- Task prompt: Can you copy the material word for word, from its first line up to and including the line containing "683.0], [0, 0, 1]] dist [-0.001229, -0.000108]"?

*** Opening Data extract ***

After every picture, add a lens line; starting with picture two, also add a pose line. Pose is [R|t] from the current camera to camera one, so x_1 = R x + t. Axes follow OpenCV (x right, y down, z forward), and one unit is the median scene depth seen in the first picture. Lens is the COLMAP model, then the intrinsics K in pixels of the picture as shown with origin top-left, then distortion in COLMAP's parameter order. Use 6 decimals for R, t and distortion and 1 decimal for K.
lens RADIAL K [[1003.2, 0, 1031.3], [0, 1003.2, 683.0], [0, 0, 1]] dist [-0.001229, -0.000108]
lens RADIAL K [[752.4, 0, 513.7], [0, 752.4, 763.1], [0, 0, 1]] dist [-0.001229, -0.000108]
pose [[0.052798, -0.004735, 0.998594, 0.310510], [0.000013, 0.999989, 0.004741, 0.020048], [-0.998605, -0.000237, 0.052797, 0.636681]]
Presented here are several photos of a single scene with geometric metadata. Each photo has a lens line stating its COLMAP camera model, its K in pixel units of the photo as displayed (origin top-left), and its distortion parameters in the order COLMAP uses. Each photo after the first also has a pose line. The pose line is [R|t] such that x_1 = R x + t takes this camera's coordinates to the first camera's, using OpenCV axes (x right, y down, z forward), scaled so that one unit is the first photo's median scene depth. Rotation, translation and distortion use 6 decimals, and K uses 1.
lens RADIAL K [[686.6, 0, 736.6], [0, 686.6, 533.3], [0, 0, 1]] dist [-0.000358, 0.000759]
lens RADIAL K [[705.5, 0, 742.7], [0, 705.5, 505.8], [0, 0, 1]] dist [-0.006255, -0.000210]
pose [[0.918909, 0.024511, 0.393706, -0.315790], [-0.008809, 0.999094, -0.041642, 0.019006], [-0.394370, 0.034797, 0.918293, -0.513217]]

*** Closing Data extract ***

- Response to the exercise:
After every picture, add a lens line; starting with picture two, also add a pose line. Pose is [R|t] from the current camera to camera one, so x_1 = R x + t. Axes follow OpenCV (x right, y down, z forward), and one unit is the median scene depth seen in the first picture. Lens is the COLMAP model, then the intrinsics K in pixels of the picture as shown with origin top-left, then distortion in COLMAP's parameter order. Use 6 decimals for R, t and distortion and 1 decimal for K.
lens RADIAL K [[1003.2, 0, 1031.3], [0, 1003.2, 683.0], [0, 0, 1]] dist [-0.001229, -0.000108]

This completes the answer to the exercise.